AWS SDK for pandas

33 - Amazon Neptune

Note: to be able to use SPARQL you must either install SPARQLWrapper or install AWS SDK for pandas with sparql extra:

[ ]:
!pip install 'awswrangler[gremlin, opencypher, sparql]'

Initialize

The first step to using AWS SDK for pandas with Amazon Neptune is to import the library and create a client connection.

Note: Connecting to Amazon Neptune requires that the application you are running has access to the Private VPC where Neptune is located. Without this access you will not be able to connect using AWS SDK for pandas.

[ ]:
import pandas as pd

import awswrangler as wr

url = "<INSERT CLUSTER ENDPOINT>"  # The Neptune Cluster endpoint
iam_enabled = False  # Set to True/False based on the configuration of your cluster
neptune_port = 8182  # Set to the Neptune Cluster Port, Default is 8182
client = wr.neptune.connect(url, neptune_port, iam_enabled=iam_enabled)

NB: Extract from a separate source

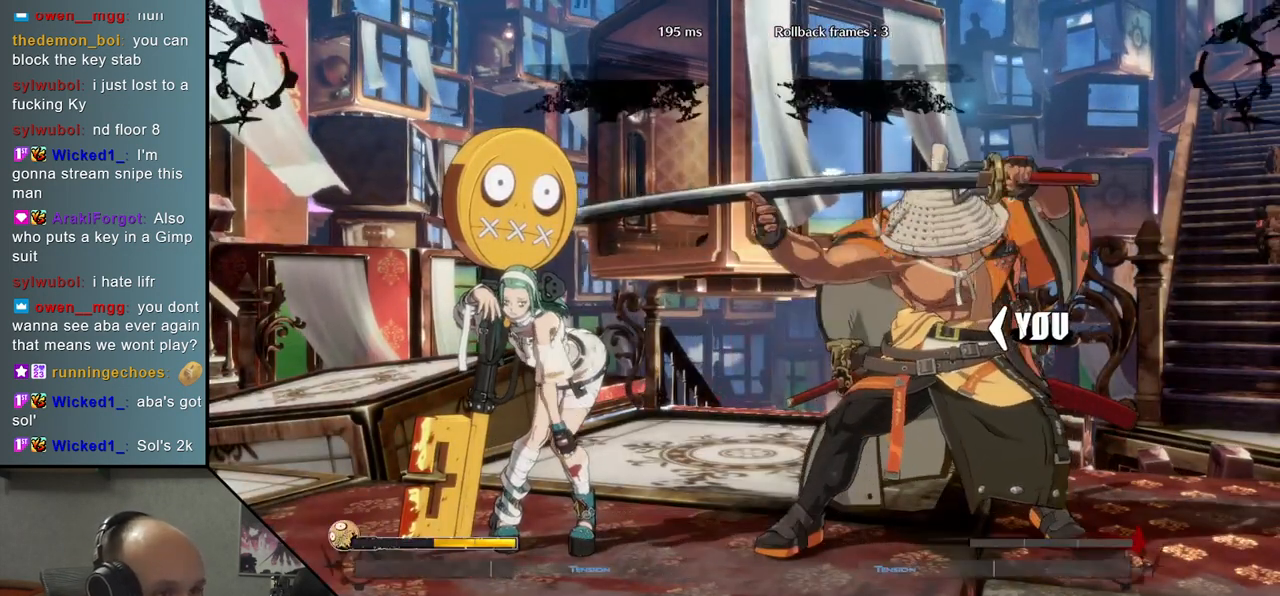
{"buttons": [], "left_stick": "left", "events": [[367, "SQUARE", "down"], [400, "SQUARE", "up"]]}
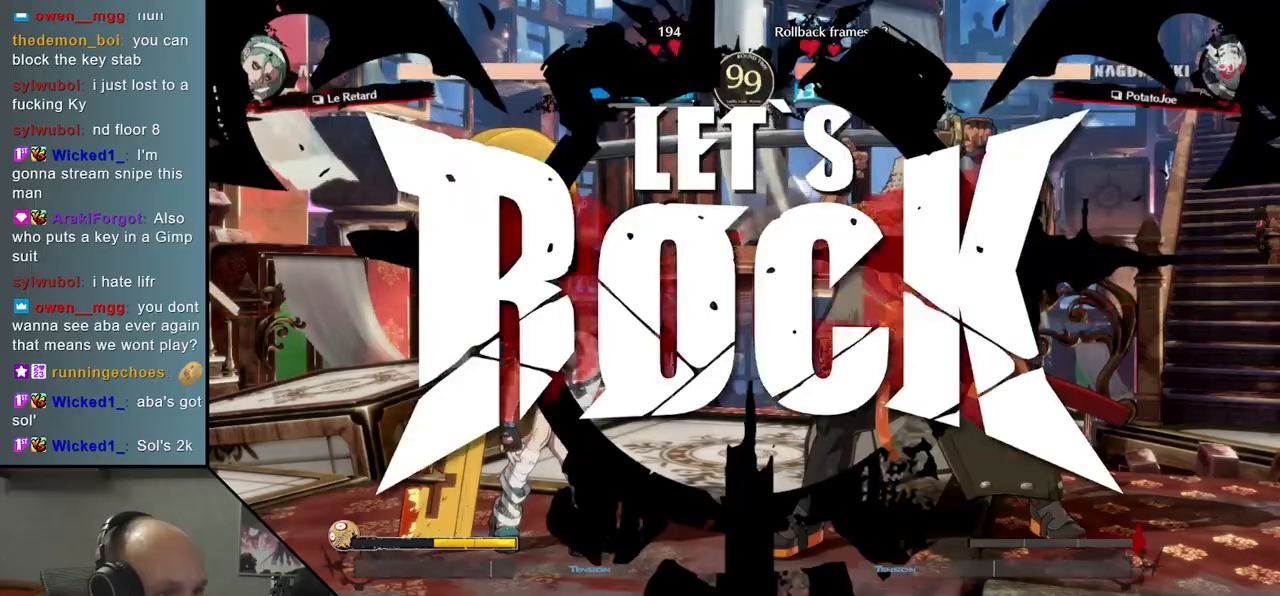
{"buttons": [], "left_stick": "center", "events": [[333, "left_stick", "down"], [383, "left_stick", "right"], [417, "L2", "down"], [500, "L2", "up"], [500, "left_stick", "center"]]}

Return the status of the cluster

[ ]:
print(client.status())

Retrieve Data from Neptune using AWS SDK for pandas

AWS SDK for pandas supports querying Amazon Neptune using TinkerPop Gremlin and openCypher for property graph data or SPARQL for RDF data.

Gremlin

[ ]:
query = "g.E().project('source', 'target').by(outV().id()).by(inV().id()).limit(5)"
df = wr.neptune.execute_gremlin(client, query)
display(df.head(5))

SPARQL

[ ]:
query = """
        PREFIX foaf: <https://xmlns.com/foaf/0.1/>
        PREFIX ex: <https://www.example.com/>
        SELECT ?firstName WHERE { ex:JaneDoe foaf:knows ?person . ?person foaf:firstName ?firstName }"""
df = wr.neptune.execute_sparql(client, query)
display(df.head(5))

openCypher

[ ]:
query = "MATCH (n)-[r]->(d) RETURN id(n) as source, id(d) as target LIMIT 5"
df = wr.neptune.execute_opencypher(client, query)
display(df.head(5))

Saving Data using AWS SDK for pandas

AWS SDK for pandas supports saving Pandas DataFrames into Amazon Neptune using either a property graph or RDF data model.

Property Graph

If writing to a property graph then DataFrames for vertices and edges must be written separately. DataFrames for vertices must have a ~label column with the label and a ~id column for the vertex id.

If the ~id column does not exist, the specified id does not exists, or is empty then a new vertex will be added.

If no ~label column exists then writing to the graph will be treated as an update of the element with the specified ~id value.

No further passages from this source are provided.